Granizo, heladas, viento y exceso de humedad ya le costaron al gobierno y aseguradoras Mendoza $7.300 millones en compensaciones durante la última temporada. Frente al fenómeno climatológico El Niño, este año de particular intensidad, empresas como Agrinet apuestan a combinar distintas mallas de protección para dar respuesta a un escenario ambiental cada vez más variable y hostil.
El cambio climático dejó de ser una discusión abstracta para el productor agrícola mendocino: se traduce, temporada tras temporada, en granizadas más frecuentes, heladas más sorpresivas, vientos más intensos y lluvias que alteran por completo el manejo habitual del cultivo. Y el horizonte inmediato no da respiro: los organismos internacionales prevén que el actual episodio del fenómeno climatológico El Niño, ya en una fase de fuerte intensificación, podría convertirse en un evento excepcional hacia fines de 2026.
«Los escenarios climáticos actuales refuerzan una tendencia que el productor ya viene experimentando: mayor necesidad de anticiparse a condiciones ambientales variables y eventos extremos», explican desde Agrinet, empresa mendocina especializada en sistemas de protección de cultivos. Frente a ese diagnóstico, la compañía viene ampliando su oferta de mallas para dar respuesta a un abanico de riesgos que ya no se limita al granizo.
De la malla antigranizo a la protección integral
Desde siempre, la malla antigranizo fue sinónimo de protección de cultivo en Mendoza: una estructura elevada que además de resguardar contra el impacto físico del granizo, modera la radiación solar y genera una sombra que reduce el estrés hídrico de la planta. Pero el escenario climático actual empujó a la empresa a sumar otras dos herramientas que hoy se piden cada vez más en combinación.

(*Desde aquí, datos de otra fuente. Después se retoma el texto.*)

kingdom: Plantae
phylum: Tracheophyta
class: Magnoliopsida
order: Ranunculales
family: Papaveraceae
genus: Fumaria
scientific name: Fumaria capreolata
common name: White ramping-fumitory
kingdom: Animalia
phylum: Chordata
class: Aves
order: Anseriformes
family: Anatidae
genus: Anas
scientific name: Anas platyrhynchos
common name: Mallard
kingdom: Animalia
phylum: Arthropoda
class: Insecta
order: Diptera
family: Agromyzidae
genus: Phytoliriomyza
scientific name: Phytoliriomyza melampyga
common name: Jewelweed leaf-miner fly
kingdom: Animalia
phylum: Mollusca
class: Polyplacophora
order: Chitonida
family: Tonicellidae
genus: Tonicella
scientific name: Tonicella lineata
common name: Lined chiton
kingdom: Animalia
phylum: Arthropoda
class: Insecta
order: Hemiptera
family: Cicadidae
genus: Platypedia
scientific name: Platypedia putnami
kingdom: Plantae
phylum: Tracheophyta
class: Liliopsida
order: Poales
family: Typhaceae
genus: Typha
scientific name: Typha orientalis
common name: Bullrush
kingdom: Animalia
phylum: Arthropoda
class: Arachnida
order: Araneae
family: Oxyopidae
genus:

Una es la malla cortaviento, de tejido más denso que la antigranizo, que se coloca en forma perpendicular a la dirección del viento predominante para bajar su velocidad antes de que impacte sobre el cultivo. La demanda de este producto creció a partir de una necesidad real en dos zonas puntuales de la provincia, el Este mendocino y sectores limítrofes con San Juan, donde ya hay productores que compran el combo completo de malla antigranizo y cortaviento como forma de cubrir dos frentes de riesgo al mismo tiempo.
La otra novedad es la malla antimaleza, una idea que Agrinet tomó de la experiencia en Chile y que -a diferencia de las anteriores- no se instala en altura sobre el cultivo, sino directamente sobre el suelo. Su desarrollo responde a un problema muy concreto de la temporada pasada: el exceso de precipitaciones generó una humedad en el suelo que disparó el crecimiento de malezas a un ritmo que ni las aplicaciones de herbicidas ni el paso de maquinarias lograban acompañar. «La temporada pasada íbamos muy atrás con las malezas por la humedad que había en el suelo», recuerda Agustina Debernardi, gerenta de Relaciones Institucionales de Agrinet, sobre el origen de esta línea de producto.
Proteger no es sólo evitar una pérdida
Para la empresa, la lectura del escenario actual no pasa por ofrecer un único producto «milagroso», sino por pensar la protección del cultivo de manera integral, o sea cubrir el riesgo de granizo, moderar la radiación, reducir el impacto del viento y mejorar el manejo del suelo frente a las malezas, según cada combinación de riesgos que enfrente cada finca.
«El desafío no es evitar que el clima cambie, sino lograr que el sistema productivo esté mejor preparado para enfrentar esos cambios. Invertir en protección no significa solamente evitar una pérdida: significa darle mayor previsibilidad al cultivo, cuidar la calidad y hacer más eficiente cada recurso utilizado en la finca», resumen desde la compañía.
Lo que cuesta no adaptarse
El respaldo a esta estrategia no es solo técnico, también aparece en los números públicos. Durante la temporada 2024/25, el gobierno de Mendoza destinó $7.300 millones a compensaciones por daños provocados por contingencias climáticas a través del Fondo Compensador, una cifra que dimensiona el impacto económico real de estos eventos sobre la producción agrícola provincial. De cara a la temporada 2025/26, el Gobierno provincial volvió a reforzar ese esquema de cobertura, con compensaciones de hasta $2 millones por hectárea para determinados cultivos y niveles de daño.
Ese respaldo estatal funciona como una red de contención ante el desastre ya ocurrido, pero no reemplaza la inversión en prevención.
Con un fenómeno de El Niño que se perfila como uno de los más intensos de los últimos años, la ecuación que empieza a manejar el productor mendocino combina ambas patas: la cobertura oficial para el daño consumado, y una protección física del cultivo -cada vez más multicapa- para reducir la probabilidad de necesitarla.